__Exercise directions__. Apart from the pictures, every line below is to be set down exactly.

__Collected data__.
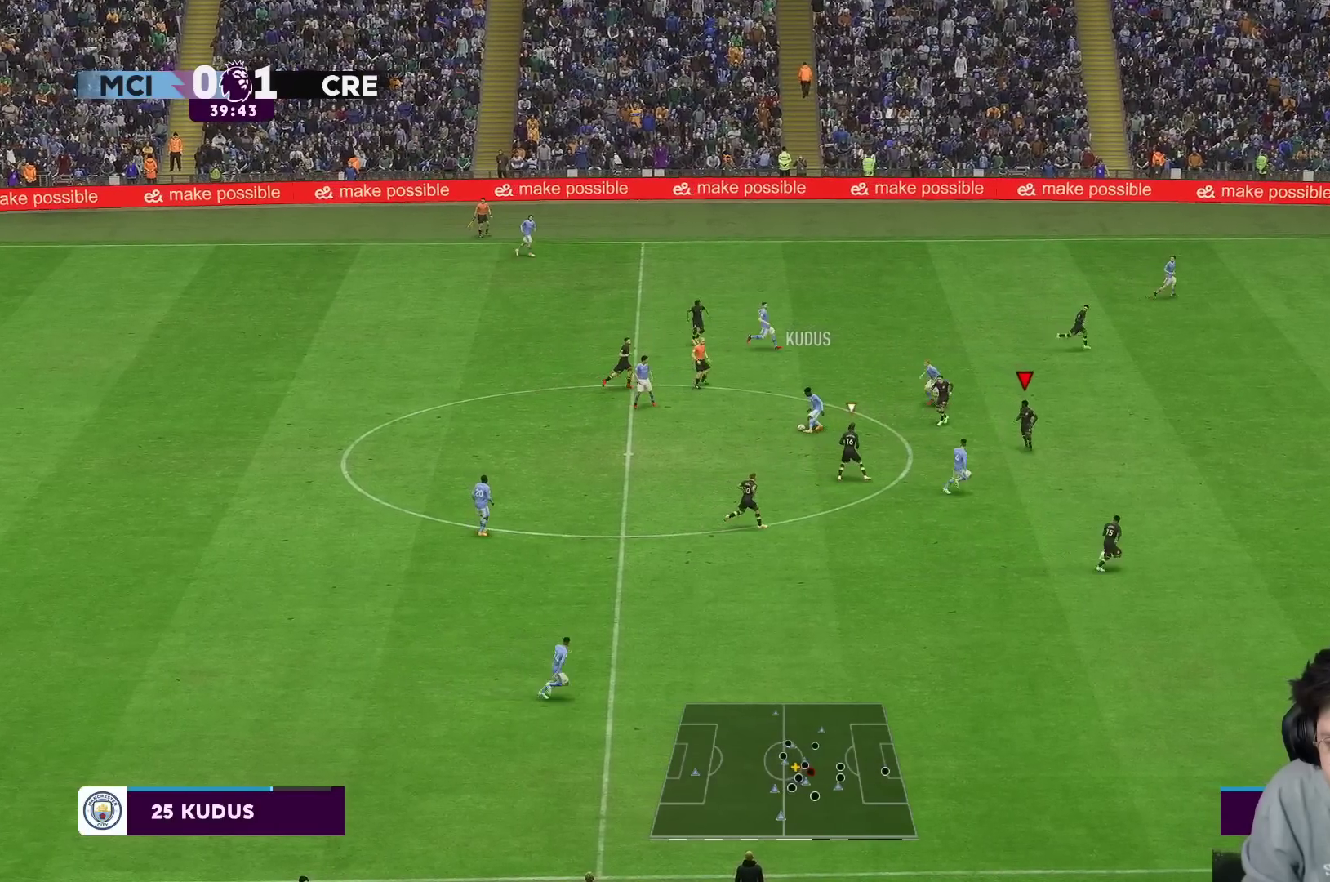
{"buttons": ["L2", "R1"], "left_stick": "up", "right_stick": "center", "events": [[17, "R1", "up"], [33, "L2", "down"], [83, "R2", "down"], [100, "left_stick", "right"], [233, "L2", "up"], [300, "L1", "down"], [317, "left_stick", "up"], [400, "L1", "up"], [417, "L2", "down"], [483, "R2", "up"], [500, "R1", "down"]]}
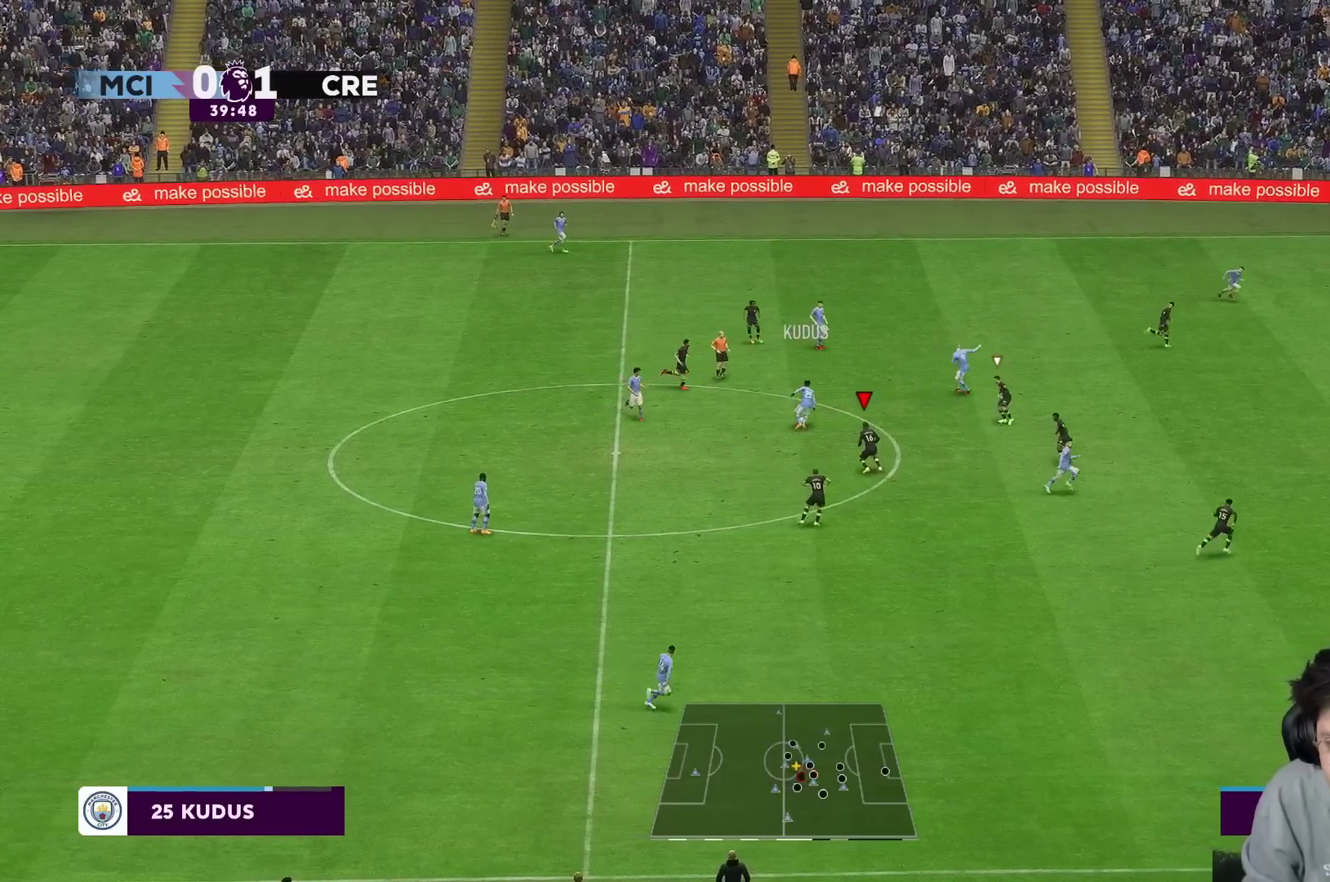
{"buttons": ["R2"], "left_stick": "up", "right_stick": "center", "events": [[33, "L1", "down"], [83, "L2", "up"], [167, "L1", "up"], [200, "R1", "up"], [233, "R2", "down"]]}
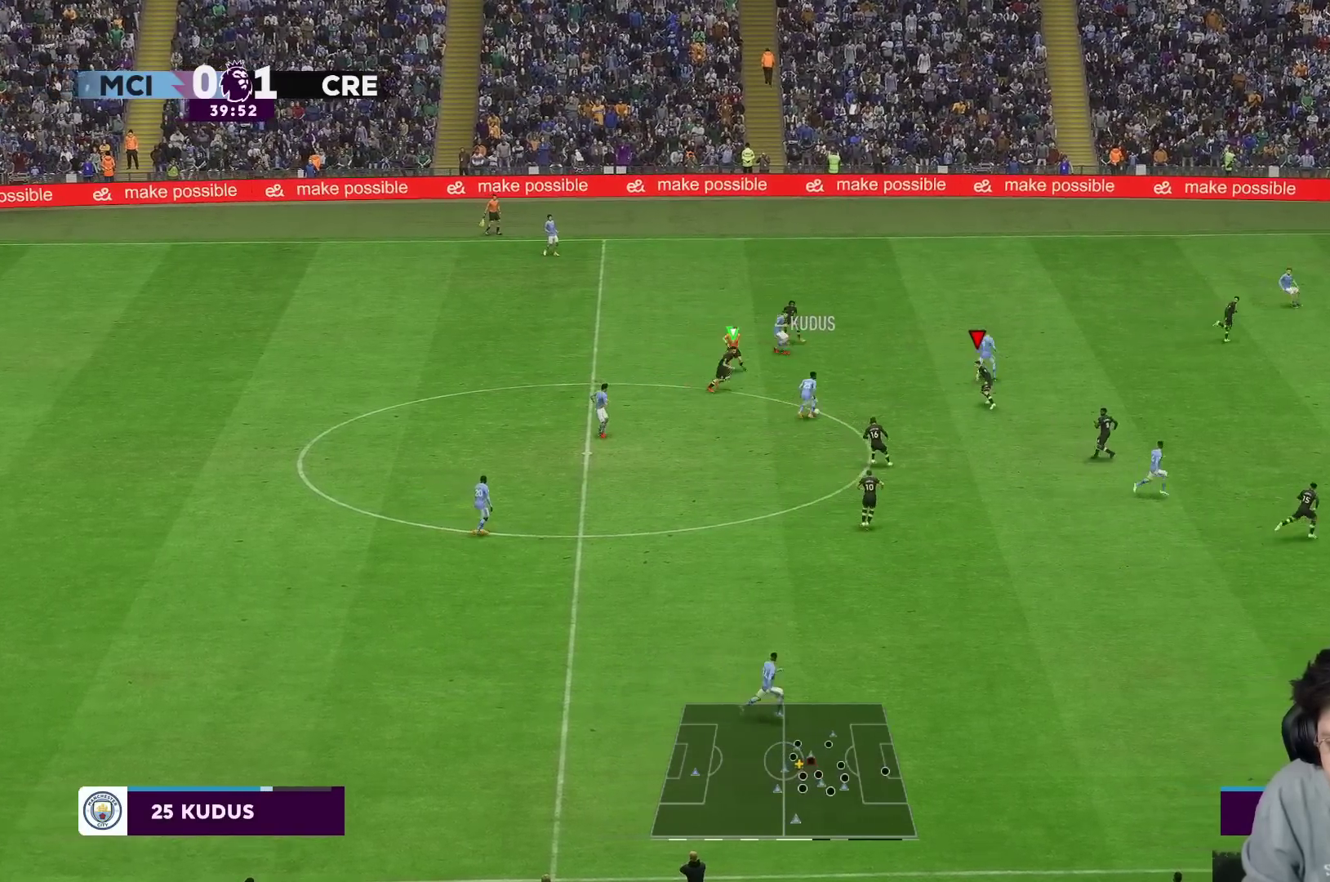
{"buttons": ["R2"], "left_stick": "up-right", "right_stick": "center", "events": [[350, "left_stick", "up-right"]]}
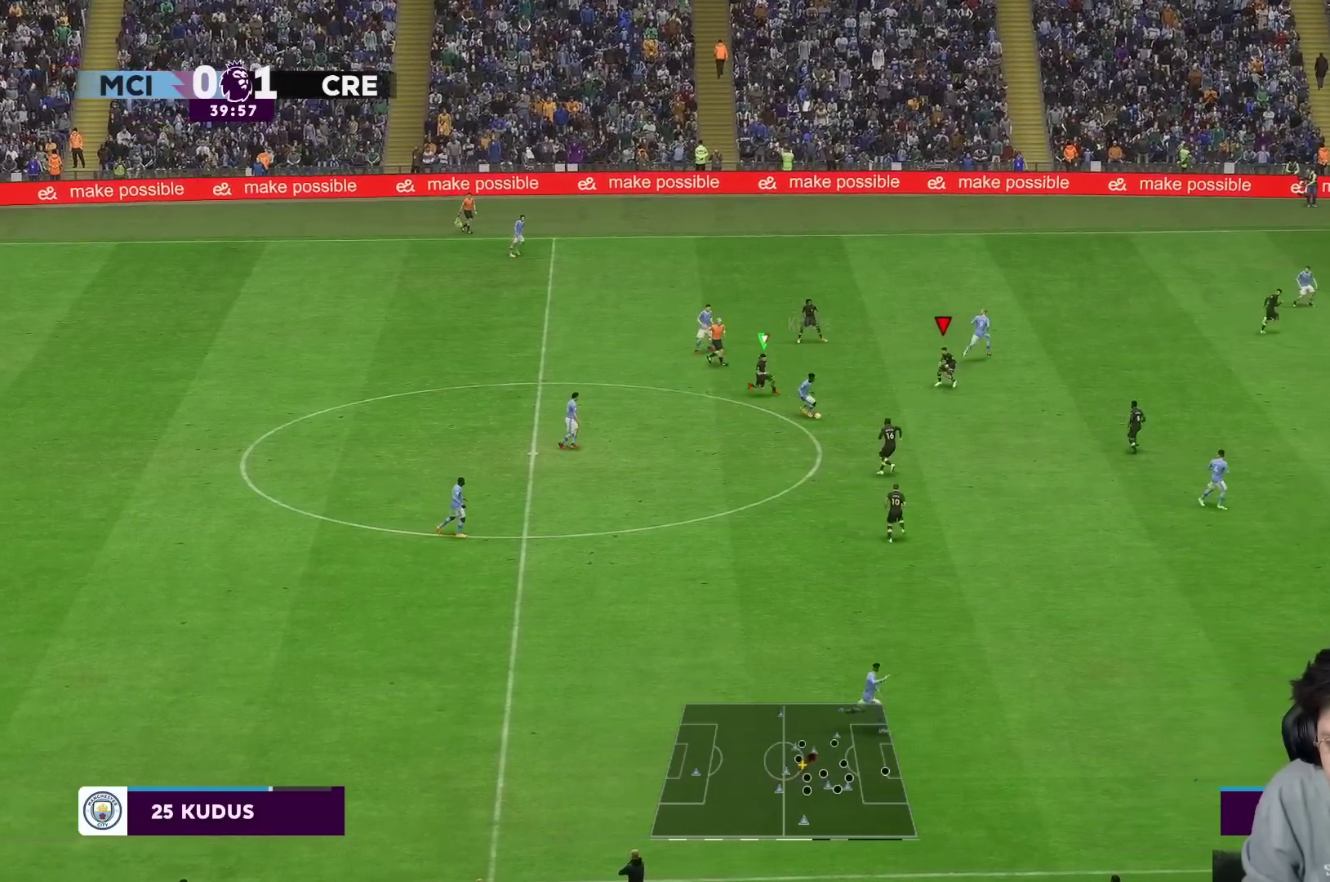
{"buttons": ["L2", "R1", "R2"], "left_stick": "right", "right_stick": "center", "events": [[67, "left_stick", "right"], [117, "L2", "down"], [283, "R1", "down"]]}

__Response to this task__.
{"buttons": ["L2", "R1"], "left_stick": "up", "right_stick": "center", "events": [[17, "R1", "up"], [33, "L2", "down"], [83, "R2", "down"], [100, "left_stick", "right"], [233, "L2", "up"], [300, "L1", "down"], [317, "left_stick", "up"], [400, "L1", "up"], [417, "L2", "down"], [483, "R2", "up"], [500, "R1", "down"]]}
{"buttons": ["R2"], "left_stick": "up", "right_stick": "center", "events": [[33, "L1", "down"], [83, "L2", "up"], [167, "L1", "up"], [200, "R1", "up"], [233, "R2", "down"]]}
{"buttons": ["R2"], "left_stick": "up-right", "right_stick": "center", "events": [[350, "left_stick", "up-right"]]}
{"buttons": ["L2", "R1", "R2"], "left_stick": "right", "right_stick": "center", "events": [[67, "left_stick", "right"], [117, "L2", "down"], [283, "R1", "down"]]}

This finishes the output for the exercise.